▸ WHAT THE EXERCISE ASKS
The answer must consist of every line from the entries that holds the word "pixels".

(Structured page parsing data)
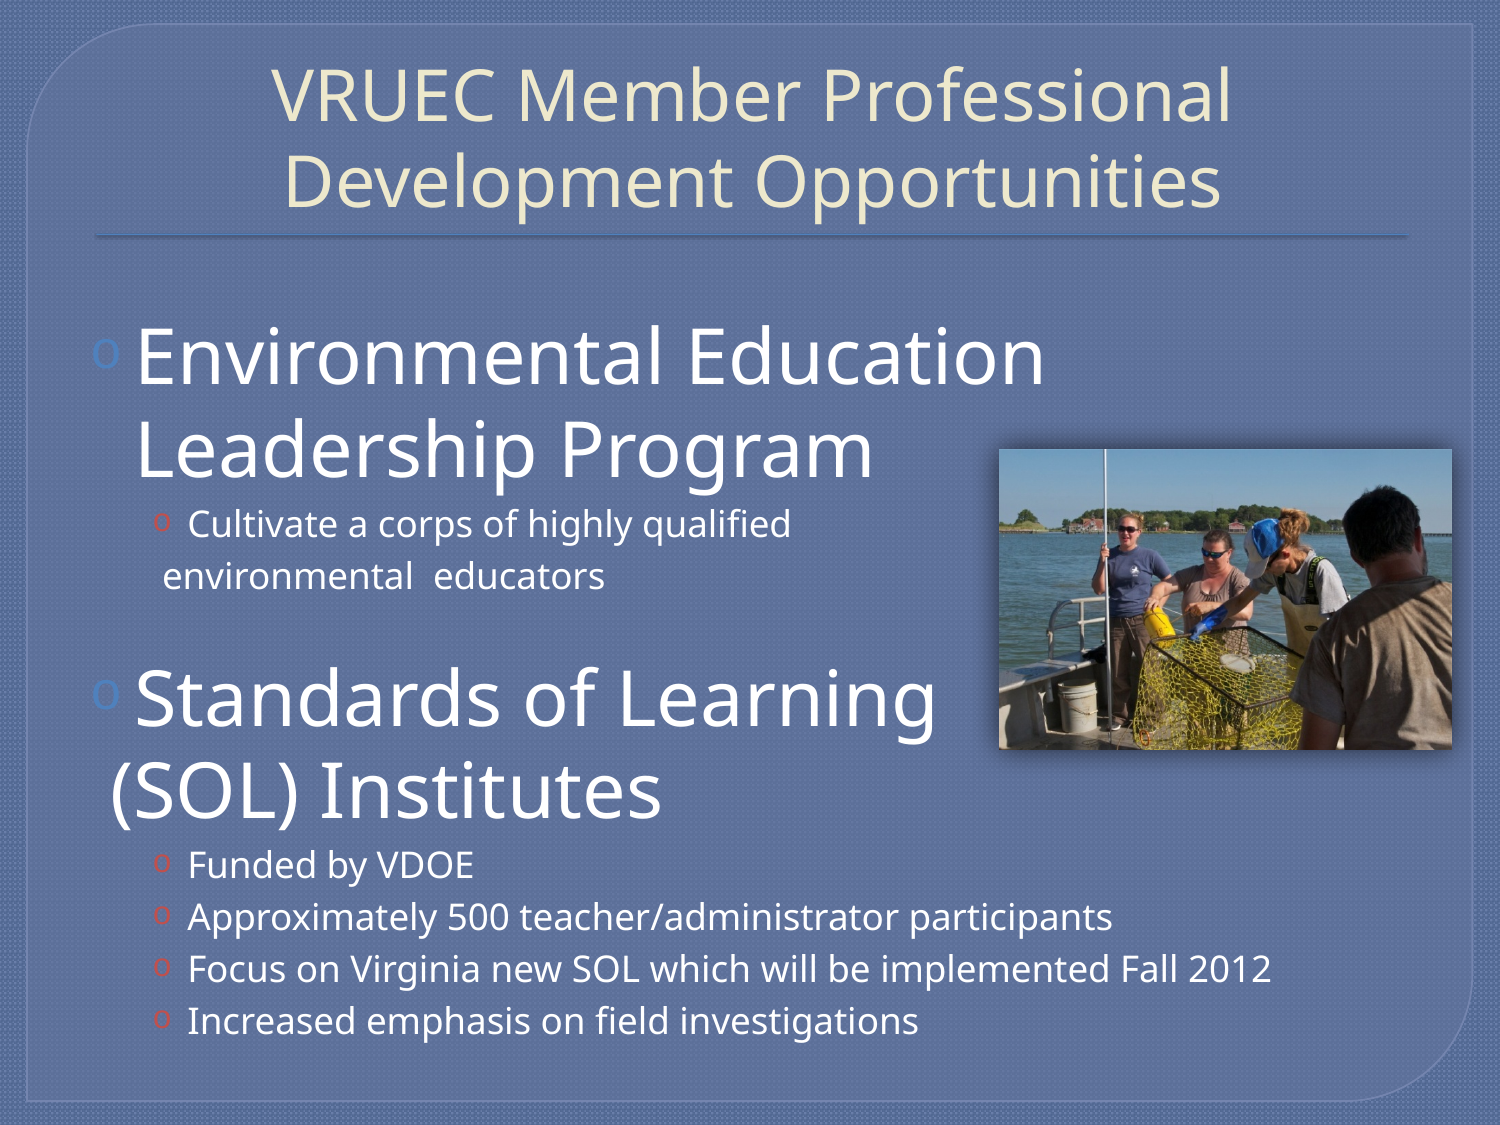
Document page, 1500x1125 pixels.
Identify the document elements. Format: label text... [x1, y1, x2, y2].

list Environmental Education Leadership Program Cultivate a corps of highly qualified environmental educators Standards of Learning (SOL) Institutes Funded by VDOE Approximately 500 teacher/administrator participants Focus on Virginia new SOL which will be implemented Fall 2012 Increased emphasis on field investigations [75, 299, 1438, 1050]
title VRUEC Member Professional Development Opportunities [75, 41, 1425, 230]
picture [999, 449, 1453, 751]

--

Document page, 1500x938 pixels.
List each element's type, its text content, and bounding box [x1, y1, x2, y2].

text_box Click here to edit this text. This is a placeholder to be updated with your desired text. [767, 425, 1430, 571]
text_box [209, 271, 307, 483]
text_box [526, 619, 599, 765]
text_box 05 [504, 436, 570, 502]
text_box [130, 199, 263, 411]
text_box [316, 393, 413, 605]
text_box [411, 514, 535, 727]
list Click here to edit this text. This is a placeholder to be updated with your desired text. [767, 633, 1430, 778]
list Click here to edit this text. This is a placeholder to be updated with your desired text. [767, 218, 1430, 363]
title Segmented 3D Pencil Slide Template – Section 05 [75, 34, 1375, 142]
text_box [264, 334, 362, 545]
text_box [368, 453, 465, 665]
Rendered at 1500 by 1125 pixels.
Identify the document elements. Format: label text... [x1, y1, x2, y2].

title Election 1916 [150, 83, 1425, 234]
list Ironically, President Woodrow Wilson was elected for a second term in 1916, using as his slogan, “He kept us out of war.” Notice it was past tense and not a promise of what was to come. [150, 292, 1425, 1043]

==

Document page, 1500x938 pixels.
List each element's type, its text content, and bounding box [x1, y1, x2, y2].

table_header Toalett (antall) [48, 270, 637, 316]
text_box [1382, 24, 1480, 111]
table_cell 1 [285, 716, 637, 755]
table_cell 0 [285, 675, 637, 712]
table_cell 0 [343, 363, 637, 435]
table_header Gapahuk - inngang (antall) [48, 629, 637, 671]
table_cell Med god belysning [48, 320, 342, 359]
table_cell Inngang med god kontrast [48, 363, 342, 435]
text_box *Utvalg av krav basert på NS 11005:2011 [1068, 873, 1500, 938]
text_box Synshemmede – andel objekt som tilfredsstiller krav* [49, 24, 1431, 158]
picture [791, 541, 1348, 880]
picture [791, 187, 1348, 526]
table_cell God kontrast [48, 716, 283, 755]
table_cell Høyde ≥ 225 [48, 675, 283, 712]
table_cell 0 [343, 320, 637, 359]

▸ REPLY
Document page, 1500x1125 pixels.
Document page, 1500x938 pixels.
Rendered at 1500 by 1125 pixels.
Document page, 1500x938 pixels.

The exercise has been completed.